Ophelia Benson and Jeremy Stangroom have little patience with those "Leftist academics" who pride themselves on their anti-Darwinism and anti-science posturing, and who at the same time pinch and misuse scientific words like "quantum", "chaos" and "relativity" for their own "quasi-scientific ruminations". "Fashionable Nonsense" satirizes these attitudes and practices, and in so doing defends science against "reality bending and wishful thinking". The entries on accuracy (the foolish idea that "we can get our facts straight"), holistic ("Whole, pure, sincere, whole, integrated, spiritual, whole, centred"), mathematics ("Who cares"), the MMR jab ("if you want to be really good at mathematics"), physics ("A very male kind of science, all mathematics-driven and cold"), popular science ("Yeah, right"), and science itself ("A tiny cabal of powerful people who ignore what the majority of humanity believe") leave you in no doubt of Benson and Stangroom's own stance. And truth? "A quaint, old-fashioned word... No longer needed."

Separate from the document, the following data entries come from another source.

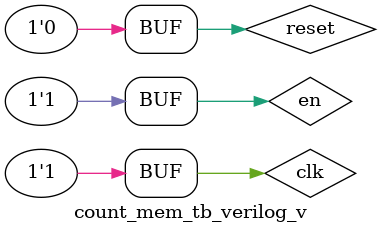
<source format=v>
`timescale 1ns / 1ps


module count_mem_tb_verilog_v;

	// Inputs
	reg clk;
	reg reset;
	reg en;

	// Outputs
	wire [7:0] dout;

	// Instantiate the Unit Under Test (UUT)
	count_mem uut (
		.clk(clk), 
		.reset(reset), 
		.en(en), 
		.dout(dout)
	);

	initial begin
		// Initialize Inputs
		reset = 1;
		en = 0;
		#170000;
		reset = 0;
		#40000;
		en = 1;
		// Wait 100 ns for global reset to finish
		#100;
        
		// Add stimulus here

	end

	always begin
		clk = 0;
		#40000;
		clk = 1;
		#40000;
	end
	
endmodule

</source>
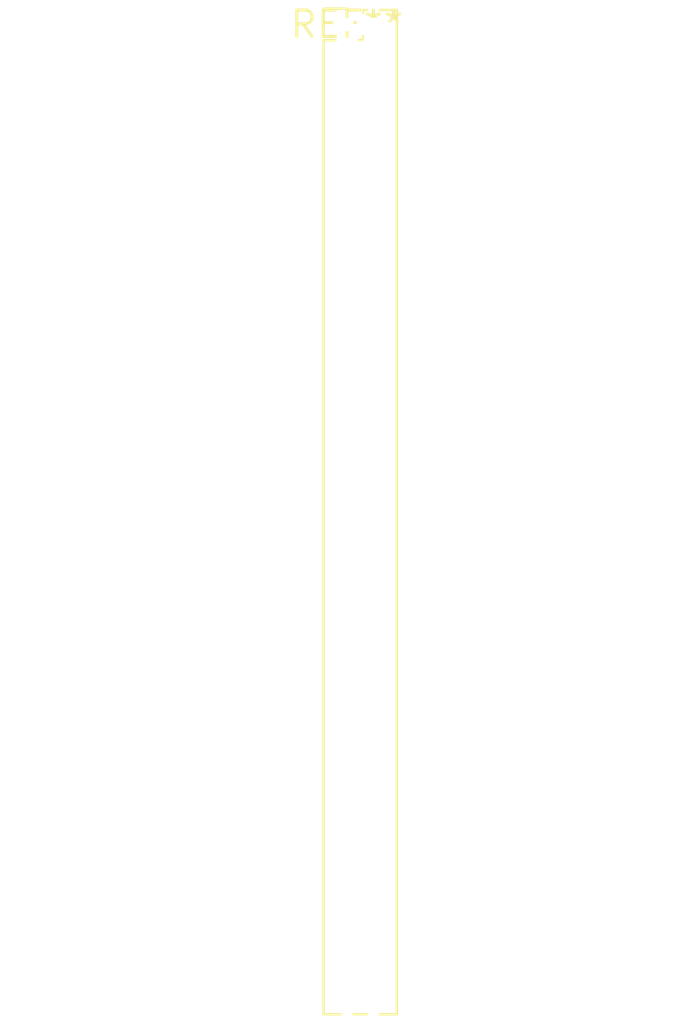
<source format=kicad_pcb>
(kicad_pcb (version 20240108) (generator pcbnew)

  (general
    (thickness 1.6)
  )

  (paper "A4")
  (layers
    (0 "F.Cu" signal)
    (31 "B.Cu" signal)
    (32 "B.Adhes" user "B.Adhesive")
    (33 "F.Adhes" user "F.Adhesive")
    (34 "B.Paste" user)
    (35 "F.Paste" user)
    (36 "B.SilkS" user "B.Silkscreen")
    (37 "F.SilkS" user "F.Silkscreen")
    (38 "B.Mask" user)
    (39 "F.Mask" user)
    (40 "Dwgs.User" user "User.Drawings")
    (41 "Cmts.User" user "User.Comments")
    (42 "Eco1.User" user "User.Eco1")
    (43 "Eco2.User" user "User.Eco2")
    (44 "Edge.Cuts" user)
    (45 "Margin" user)
    (46 "B.CrtYd" user "B.Courtyard")
    (47 "F.CrtYd" user "F.Courtyard")
    (48 "B.Fab" user)
    (49 "F.Fab" user)
    (50 "User.1" user)
    (51 "User.2" user)
    (52 "User.3" user)
    (53 "User.4" user)
    (54 "User.5" user)
    (55 "User.6" user)
    (56 "User.7" user)
    (57 "User.8" user)
    (58 "User.9" user)
  )

  (setup
    (pad_to_mask_clearance 0)
    (pcbplotparams
      (layerselection 0x00010fc_ffffffff)
      (plot_on_all_layers_selection 0x0000000_00000000)
      (disableapertmacros false)
      (usegerberextensions false)
      (usegerberattributes false)
      (usegerberadvancedattributes false)
      (creategerberjobfile false)
      (dashed_line_dash_ratio 12.000000)
      (dashed_line_gap_ratio 3.000000)
      (svgprecision 4)
      (plotframeref false)
      (viasonmask false)
      (mode 1)
      (useauxorigin false)
      (hpglpennumber 1)
      (hpglpenspeed 20)
      (hpglpendiameter 15.000000)
      (dxfpolygonmode false)
      (dxfimperialunits false)
      (dxfusepcbnewfont false)
      (psnegative false)
      (psa4output false)
      (plotreference false)
      (plotvalue false)
      (plotinvisibletext false)
      (sketchpadsonfab false)
      (subtractmaskfromsilk false)
      (outputformat 1)
      (mirror false)
      (drillshape 1)
      (scaleselection 1)
      (outputdirectory "")
    )
  )

  (net 0 "")

  (footprint "PinHeader_2x38_P1.27mm_Vertical" (layer "F.Cu") (at 0 0))

)

</source>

Why does any of this matter? "It matters because truth matters", because "clear thinking and reason and open eyes are good things", because fashionable nonsense is "worth resisting". Some chap called Diderot had a go at laying down a dictionary a while back, with the aim of escaping past pieties and present tyrannies and of promoting a secular and rationalist view of the world. "Fashionable Nonsense" is in the spirit of that encyclopaedia but it enjoys two considerable advantages: it's not in French and it doesn't run to seventeen volumes. Put this in your pocket and you will never again fear being mugged by a postmodernist. (And if this whets your appetite, go and read Norman Levitt's masterpiece, "Prometheus Bedeviled".)